GEOG71922 Week 0. Introduction to the R environment: exploring spatial relationships with simulated data

Author

In this pre-course practical for GEOG71922 we will familiarize ourselves with the R language and the R Studio working environment and consider some issues related to resolution, resampling and spatial data aggregation. We will look at these ideas in the Week One lecture and some of you may have come across similar ideas in GEOG60951. Here we will experiment with some simulated data. So, we won’t need any data for today’s practical as we will make it ourselves. This is relatively easy to do in R and also helpful in general for exploring concepts in spatial ecology.

Before opening R Studio, create a working directory (a folder) on your home directory for GEOG71922. In this folder create another for Week1 so that the file path reads: “my home directory/GEOG71922/Week0” (replacing “my home directory” with your actual home directory).

Open RStudio from the Start Menu.
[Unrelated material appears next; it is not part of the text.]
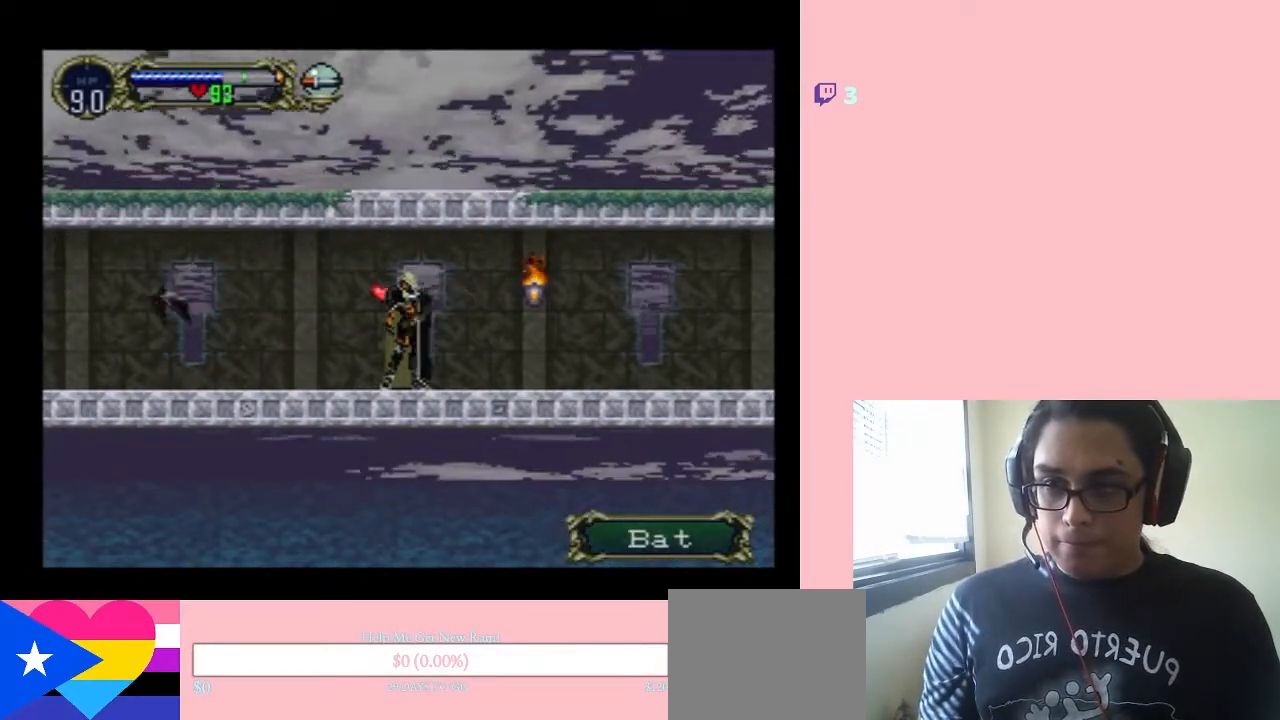
{"buttons": ["DPAD_RIGHT"], "left_stick": "center", "right_stick": "center", "events": [[317, "Y", "down"], [450, "Y", "up"]]}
Once open press Ctrl+shift+N to open a new R script (you can also do this from the main File menu under “New File”).

Press ctrl+S to save your script as “Prac0.R” to the Week1 folder.
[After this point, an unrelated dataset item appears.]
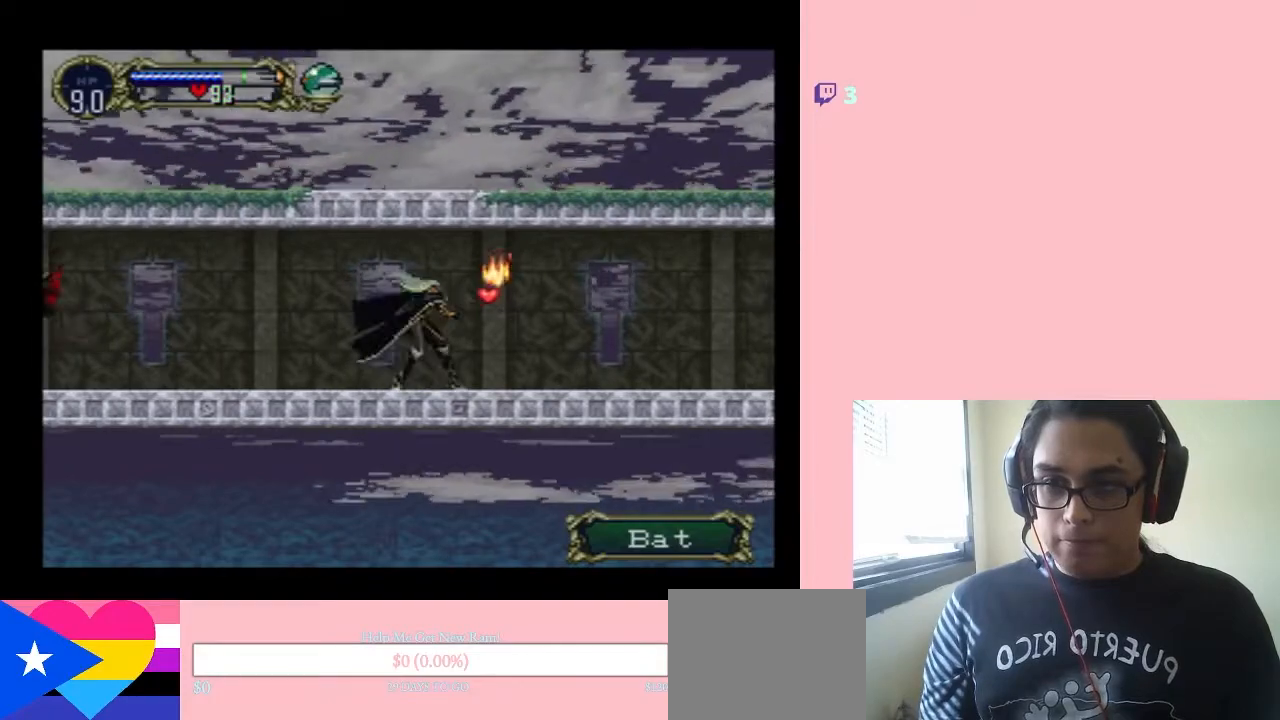
{"buttons": ["DPAD_RIGHT"], "left_stick": "center", "right_stick": "center", "events": []}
Familiarise yourself with the R Studio IDE (“Integrated Development Environment”). The upper left panel is where your new script will appear and where we will do most of our coding. The upper right panel gives information about R objects that are currently available in your work space (these are all either items that you will have loaded from files or created inside R). The bottom left panel is the console where results and warnings/errors are reported (you can also enter code directly to the console, for example to access information on functions by typing “?function”). The bottom right panel consists of several sub-panels, the most relevant for us being the “plots” panel where graphics are produced and the “help” panel where information on functions and packages etc. is displayed.

Now, be sure to set the working directory of your session to your newly created folder.
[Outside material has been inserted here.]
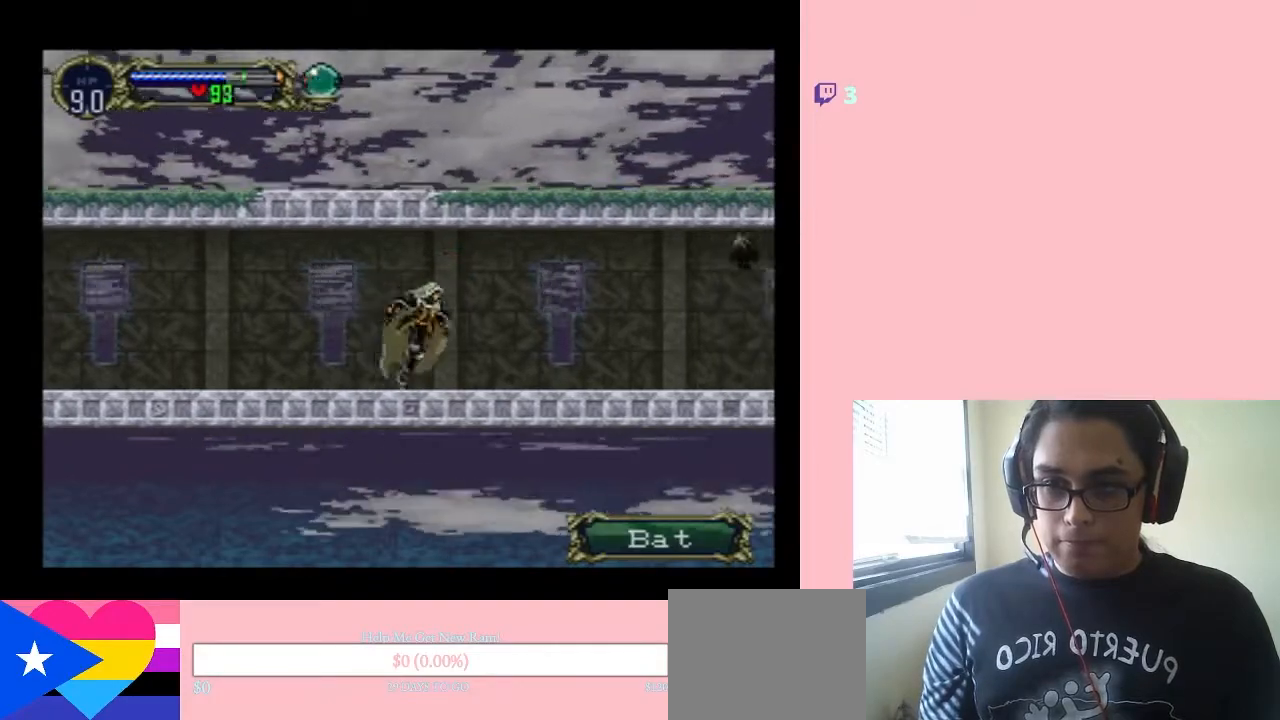
{"buttons": ["DPAD_RIGHT"], "left_stick": "center", "right_stick": "center", "events": []}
On this course, when you see a line of code in a grey box, that is an indication that you need to do something! To begin with I would advise to copy and paste the code provided into the upper left panel to reduce the chance of coding errors. Once you become more familiar with the console and how it works, then you can start typing the code yourself to create the script.

Running Code

To run code, you can run each line individually by pressing Ctrl+Return or by clicking the Run button on the toolbar. Alternatively you can run whole blocks of code by selecting the code with the cursor (as you would in MS Word) and then pressing Ctrl+Return or clicking Run.First, let’s set the working directory


setwd("my home directory/GEOG71922/Week1")

Once our working directory is set we will look at a few of the fundamental components of the R language that we will commonly use on the course.

Let’s start with the traditional first command.

print("Hello world")

[1] "Hello world"

. Basic objects in R (vectors, matrices, data frames)

R is an object oriented language designed for statistical computing and graphics. Given these emphases it is easy to see how R has become popular within the discipline of spatial ecology, modelling and visualisation. However, many of the operations that we will carry out are based on familiar logical data arrangement and assessment and much of the content of this course will rely on the application of statistical prodedures to data frames (you can think of data frames as tables much like those formed with excel or spss or similar desktop packages). The ability to render and analyse spatial data in this kind of format (and display results graphically), automate complex functions and manage them in an intuitive IDE makes the R “environment” a powerful option for spatial data analysis.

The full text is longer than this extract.